Marko’s life after driving took strange turns. He ran a hotel, set up a Formula 3000 team, and remained a mentor to young drivers. He survived close calls of fate: had he not raced a hillclimb with a protégé, he would have been booked on Alitalia flight 112 that crashed into Mount Longa in 1972, killing all aboard. “If I hadn’t done that hillclimb I would have been on that flight,” he said quietly — a revelation he rarely told.
He also had to live with the deaths of drivers he knew: Jochen Rindt at Monza, Helmuth Koinigg at Watkins Glen in 1974, Markus Hottinger at Hockenheim in 1980. Marko accepted such cruelties with a dark pragmatism: “Both Helmuth and Markus gave something to racing… But life goes on.”
That practicality — often mistaken for harshness — defined his approach as a talent-spotter and adviser.

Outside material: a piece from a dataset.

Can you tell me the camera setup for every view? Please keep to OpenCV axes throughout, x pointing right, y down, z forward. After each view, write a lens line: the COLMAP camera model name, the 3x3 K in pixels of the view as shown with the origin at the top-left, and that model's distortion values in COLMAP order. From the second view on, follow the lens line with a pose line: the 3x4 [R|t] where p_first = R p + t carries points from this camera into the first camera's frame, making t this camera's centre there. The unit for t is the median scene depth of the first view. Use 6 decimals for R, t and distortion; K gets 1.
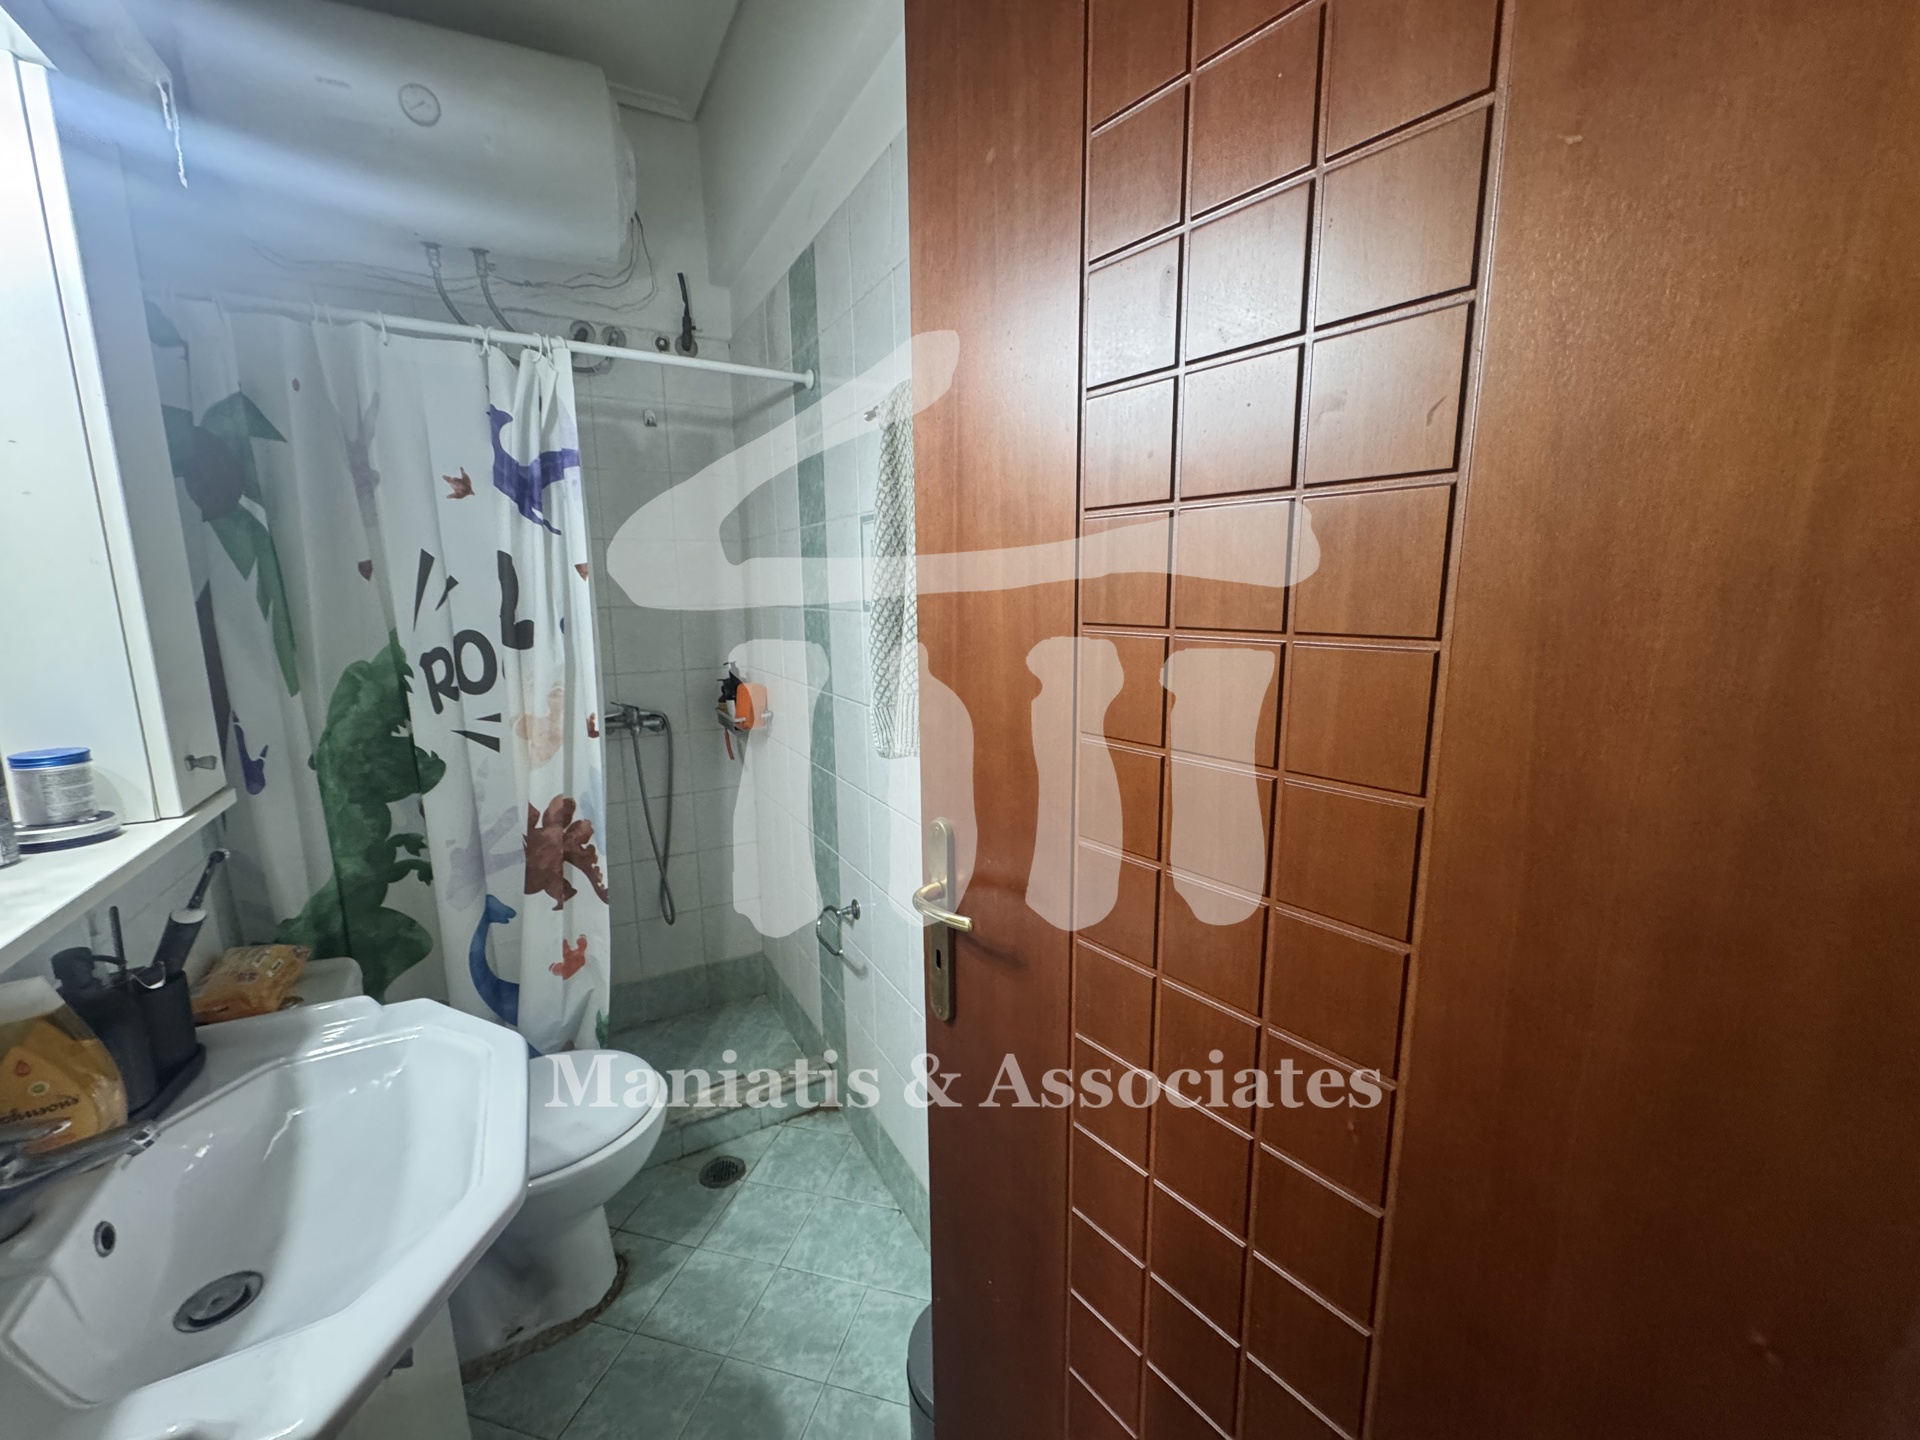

He cultivated and sometimes ruthlessly culled drivers in Red Bull’s youth programme: names who didn’t make it as well as those who did. Tonio Liuzzi, Patrick Friesacher, Sebastian Bourdais, Scott Speed, Sébastien Buemi, Jaime Alguersuari, Lewis Williamson, Christian Klien, Pierre Gasly, Alexander Albon, Sergio Pérez, Liam Lawson, Yuki Tsunoda — and many others passed through squads he ran or guided. He looked for raw ability and the willingness to go further than rivals. He wasn’t there to comfort struggling racers; he picked those he believed could win.

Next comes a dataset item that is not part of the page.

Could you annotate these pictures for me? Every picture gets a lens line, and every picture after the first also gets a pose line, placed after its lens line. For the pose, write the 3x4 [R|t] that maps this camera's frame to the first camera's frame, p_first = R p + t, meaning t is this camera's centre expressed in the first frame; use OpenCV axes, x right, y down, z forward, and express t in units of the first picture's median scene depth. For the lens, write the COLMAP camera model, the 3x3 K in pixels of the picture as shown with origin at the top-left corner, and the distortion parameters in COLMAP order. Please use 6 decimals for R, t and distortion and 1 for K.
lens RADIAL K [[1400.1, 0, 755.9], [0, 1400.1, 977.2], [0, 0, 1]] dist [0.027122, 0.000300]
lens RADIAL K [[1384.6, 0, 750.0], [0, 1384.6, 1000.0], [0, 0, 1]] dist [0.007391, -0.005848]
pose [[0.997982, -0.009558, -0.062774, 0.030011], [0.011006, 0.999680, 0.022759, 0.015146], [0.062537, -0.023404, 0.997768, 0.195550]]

He found champions: Sebastian Vettel first, and later Max Verstappen. He and Dietrich Mateschitz knew one another from Styria long before Red Bull’s motorsport project. He backed Christian Horner early — “I was the one who said Christian is our man, and I’m glad I did” — and played a central role in building the organisation that would challenge old powers.
Marko always claimed he didn’t run day-to-day operations — that was Horner’s job — but for big decisions his influence was decisive. Together with Mateschitz he helped shape a culture that prized performance over egos, and sought the best technical and human solutions. The results are obvious: as of now Red Bull Racing have won 130 Grands Prix, eight Drivers’ and six Constructors’ World Championships, toppling giants like Ferrari and Mercedes.
His methods were austere, his judgments blunt, and his forthright public remarks sometimes earned him the label of bully. Those who labelled him without knowing him missed what made him effective: a racer’s instinct formed by years on and off track, scars to prove it, humour, and a habit of saying what he thought. He could be merciless, but he was always honest about expectations.
Now he’s stepping back. Times change, and it’s natural that an era ends. For all the controversy that surrounded him — and the list of careers that didn’t pan out under Red Bull’s umbrella — Marko leaves a significant, often overlooked legacy: a talent-identification machine, a culture of ruthless professionalism, and an imprint on modern Formula 1 that few others can claim.
I will miss his presence in the paddock — the old-school racer with stories, scars and an uncompromising eye for winners.